EXERCISE BRIEF: Each entry below must be repeated exactly, with pictures left out.

DATA TO EXAMINE:
··········

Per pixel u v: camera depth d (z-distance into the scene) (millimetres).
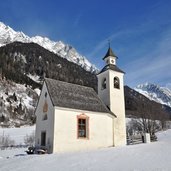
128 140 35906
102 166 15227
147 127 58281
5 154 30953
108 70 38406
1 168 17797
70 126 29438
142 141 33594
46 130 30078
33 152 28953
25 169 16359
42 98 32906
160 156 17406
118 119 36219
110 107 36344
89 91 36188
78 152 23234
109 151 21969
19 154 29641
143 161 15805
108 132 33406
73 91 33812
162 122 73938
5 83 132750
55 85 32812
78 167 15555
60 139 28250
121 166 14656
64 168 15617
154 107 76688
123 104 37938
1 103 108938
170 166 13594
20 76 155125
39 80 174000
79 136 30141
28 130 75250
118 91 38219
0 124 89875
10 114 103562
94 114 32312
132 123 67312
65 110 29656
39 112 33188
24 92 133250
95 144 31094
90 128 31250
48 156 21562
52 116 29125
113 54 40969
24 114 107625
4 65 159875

··········

TASK RESPONSE:
Per pixel u v: camera depth d (z-distance into the scene) (millimetres).
128 140 35906
102 166 15227
147 127 58281
5 154 30953
108 70 38406
1 168 17797
70 126 29438
142 141 33594
46 130 30078
33 152 28953
25 169 16359
42 98 32906
160 156 17406
118 119 36219
110 107 36344
89 91 36188
78 152 23234
109 151 21969
19 154 29641
143 161 15805
108 132 33406
73 91 33812
162 122 73938
5 83 132750
55 85 32812
78 167 15555
60 139 28250
121 166 14656
64 168 15617
154 107 76688
123 104 37938
1 103 108938
170 166 13594
20 76 155125
39 80 174000
79 136 30141
28 130 75250
118 91 38219
0 124 89875
10 114 103562
94 114 32312
132 123 67312
65 110 29656
39 112 33188
24 92 133250
95 144 31094
90 128 31250
48 156 21562
52 116 29125
113 54 40969
24 114 107625
4 65 159875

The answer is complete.